Publishers-Hall Syndicate
- Walt Kelly's 1967 caricatures of Robert Hall and the Hall Syndicate cartoonists. To see the details in this image, go here.
- Formerly: Hall Syndicate (1944–1946) New York Post Syndicate (1946–1949) Post-Hall Syndicate, Inc. (1949–1955) Hall Syndicate (1955–1967)
- Type: Subsidiary
- Industry: Print syndication
- Founded: 1944; 82 years ago
- Founder: Robert M. Hall
- Defunct: 1975; 51 years ago
- Fate: merged into Field Newspaper Syndicate
- Headquarters: New York City, New York, U.S.
- Area served: United States
- Key people: Allen Saunders (writer, "continuity" editor) Harold Anderson
- Products: Comic strips, newspaper columns, editorial cartoons
- Owners: Robert M. Hall (1944–1967); Field Enterprises (1967–1984);

= Publishers-Hall Syndicate =

The Hall Syndicate's Pogo (May 31, 1964)

Publishers-Hall Syndicate was a newspaper syndicate founded by Robert M. Hall in 1944. Hall served as the company's president and general manager. Over the course of its operations, the company was known as, sequentially, the Hall Syndicate (1944–1946), the New York Post Syndicate (1946–1949), the Post-Hall Syndicate (1949–1955), the Hall Syndicate (1955–1967), and Publishers-Hall Syndicate (1967–1975). The syndicate was acquired by Field Enterprises in 1967, and merged into Field Newspaper Syndicate in 1975. Some of the more notable strips syndicated by the company include Pogo, Dennis the Menace, Funky Winkerbean, Mark Trail, The Strange World of Mr. Mum, and Momma, as well as the cartoons of Jules Feiffer.

== History ==
=== Background ===
Hall had worked for The Providence Journal during high school, followed by three years at Northeastern University School of Law and four years at Brown University. After attending the Columbia University Graduate School of Journalism, he was a sales manager at United Feature Syndicate, which he joined in 1935.

=== Foundation ===
During the final months of World War II, Hall began his own syndicate by distributing to newspapers several New York Post features, including Earl Wilson's "It Happened Last Night," Sylvia Porter's finance column, "Your Money's Worth" and Samuel Grafton's "I'd Rather Be Right." Soon, Hall developed his own features, including a variety of comic strips, Debbie Dean, Mark Trail and Bruce Gentry, along with Herblock's editorial cartoons. Added to the mix were serialized books and columns, including Elise Morrow's "Capital Capers," Pierre de Rohan's "Man in the Kitchen," Sterling North's book reviews, Jimmy Cannon's sports column and Major George Fielding Eliot writing on defense and tactics.

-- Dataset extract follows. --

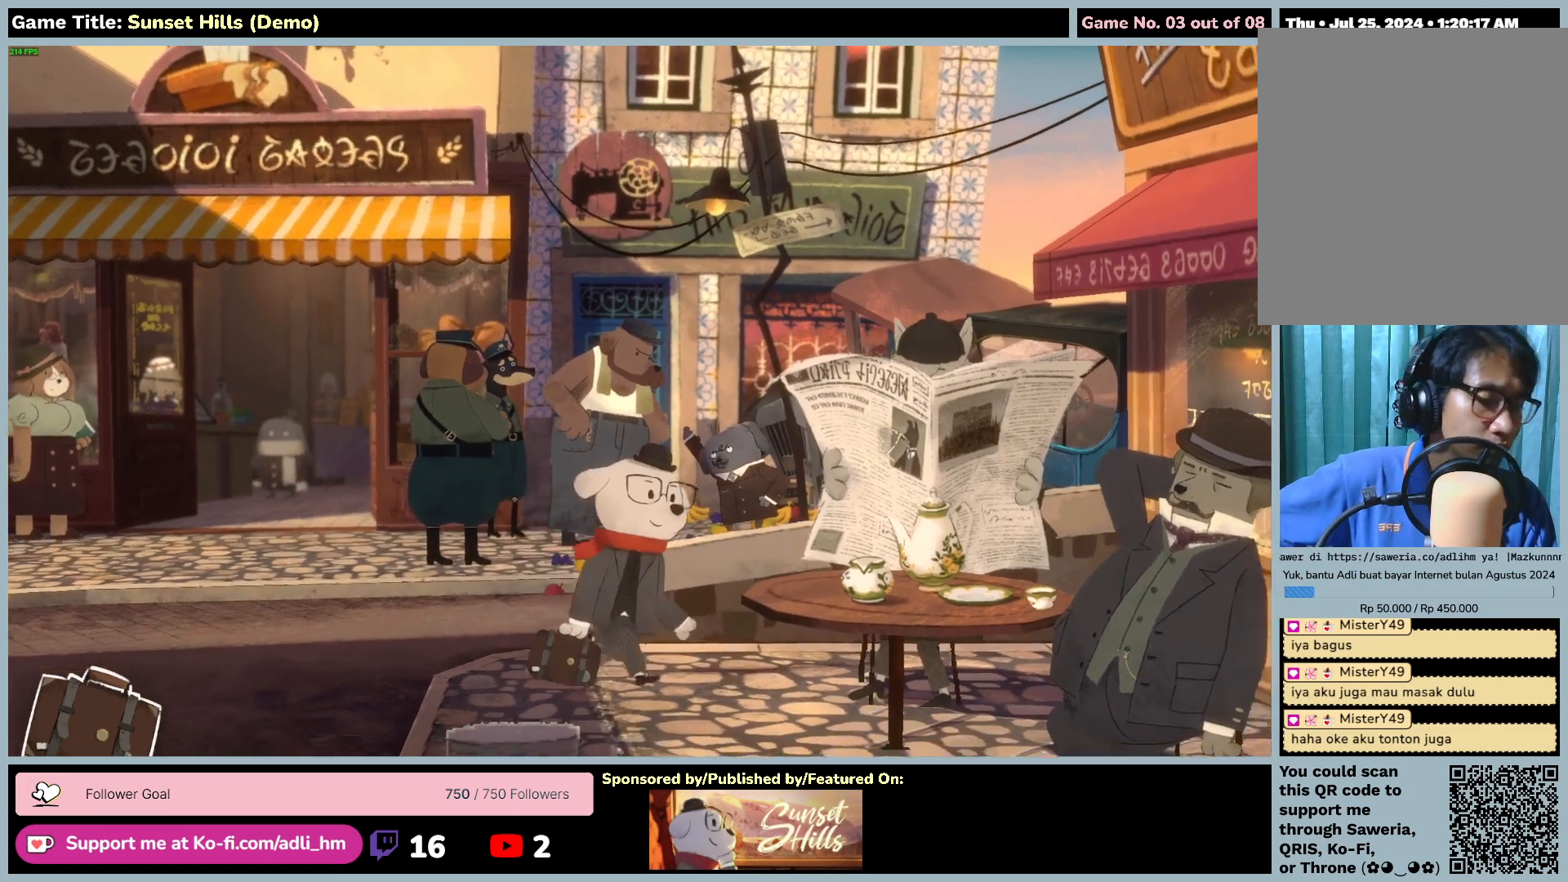
{"keys": [], "mouse": [], "events": []}
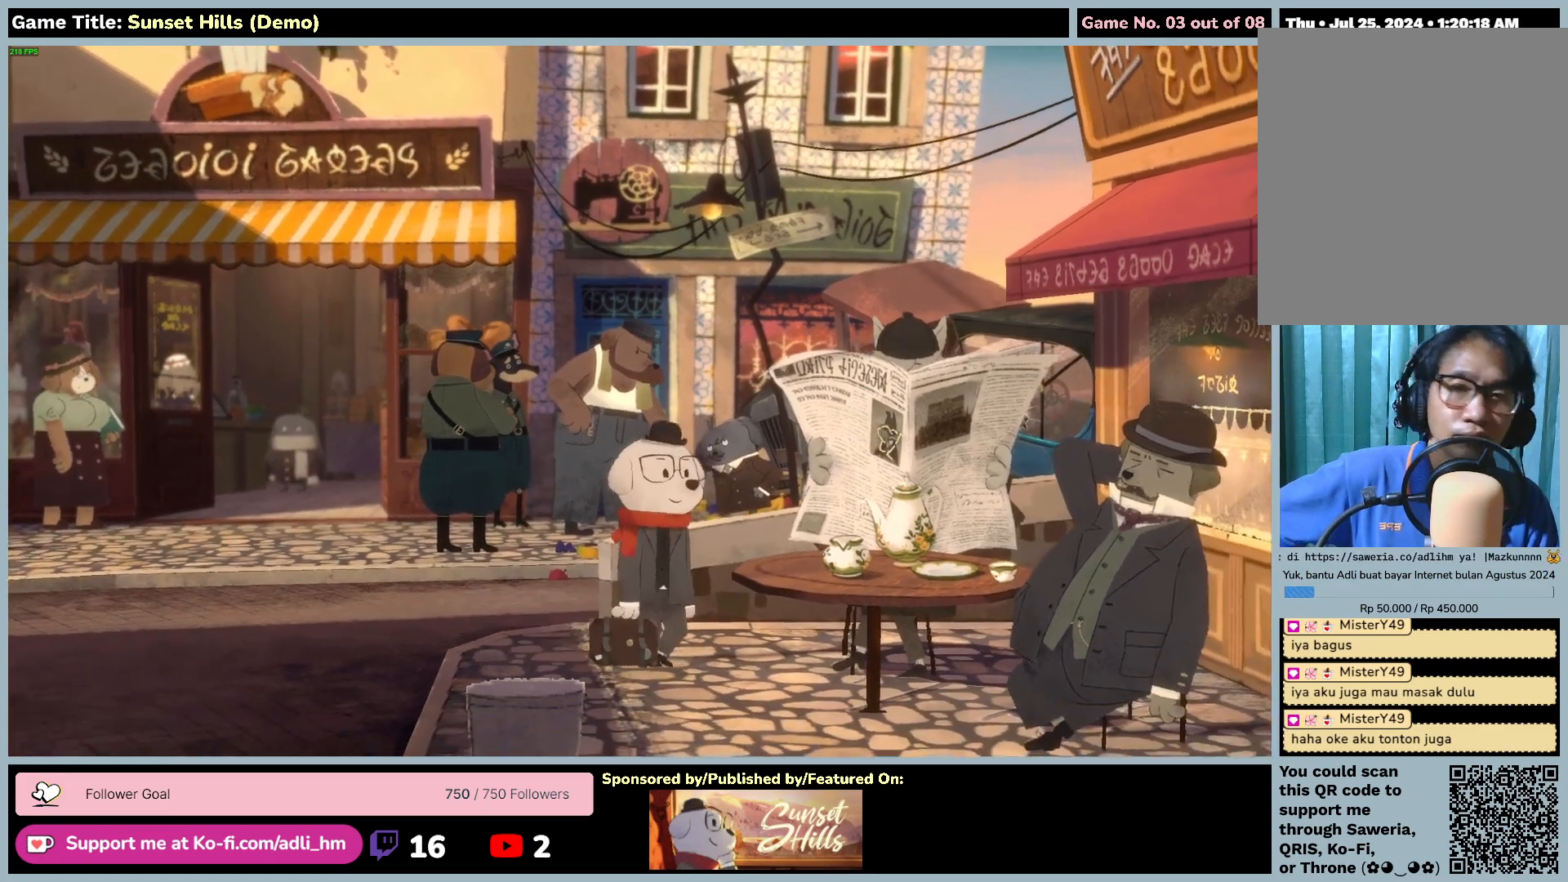
{"keys": [], "mouse": [], "events": []}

The company was incorporated as the New York Post Syndicate in August 1946. New features added in 1948–49 included Walt Kelly's Pogo, the adventure strip Tex Austin, Victor Riesel's "Inside Labor" column and a facts panel, Wizard of Odds.

On March 1, 1949, the company was renamed as the Post-Hall Syndicate, Inc., and during the 1950s, it distributed the writings of Norman Vincent Peale.

The name was shortened to the Hall Syndicate after Robert Hall bought out the Post in 1955. Jules Feiffer's strips ran for 42 years in The Village Voice, first under the title Sick Sick Sick, briefly as Feiffer's Fables and finally as simply Feiffer. Influenced by UPA and William Steig, the strip debuted October 24, 1956. Three years later, beginning April 1959, Feiffer was distributed nationally by the Hall Syndicate, initially in The Boston Globe, Minneapolis Star Tribune, Newark Star-Ledger and Long Island Press.

=== Acquisition by Field Enterprises ===
In 1967, the company was sold to Field Enterprises, who merged it with the previously acquired Publishers Syndicate to form the Publishers-Hall Syndicate, and thus taking on distribution of such popular, long-running strips as Mary Worth, Steve Roper, Penny, Kerry Drake, Rex Morgan, M.D., Judge Parker, Miss Peach, B.C., and The Wizard of Id.

In 1968, when the company began distributing John Saunders & Al McWilliams' Dateline: Danger!, it became the first nationally syndicated comic strip with an African-American lead character.

John McMeel was assistant general manager and national sales director for the syndicate when he left in 1970 to co-found what would become Andrews McMeel Universal.

In 1975, Publishers-Hall was (re)named Field Newspaper Syndicate. (Field Enterprises sold the syndicate to Rupert Murdoch's News Corporation in 1984; the operation was subsequently purchased by Hearst and is now part of King Features Syndicate.)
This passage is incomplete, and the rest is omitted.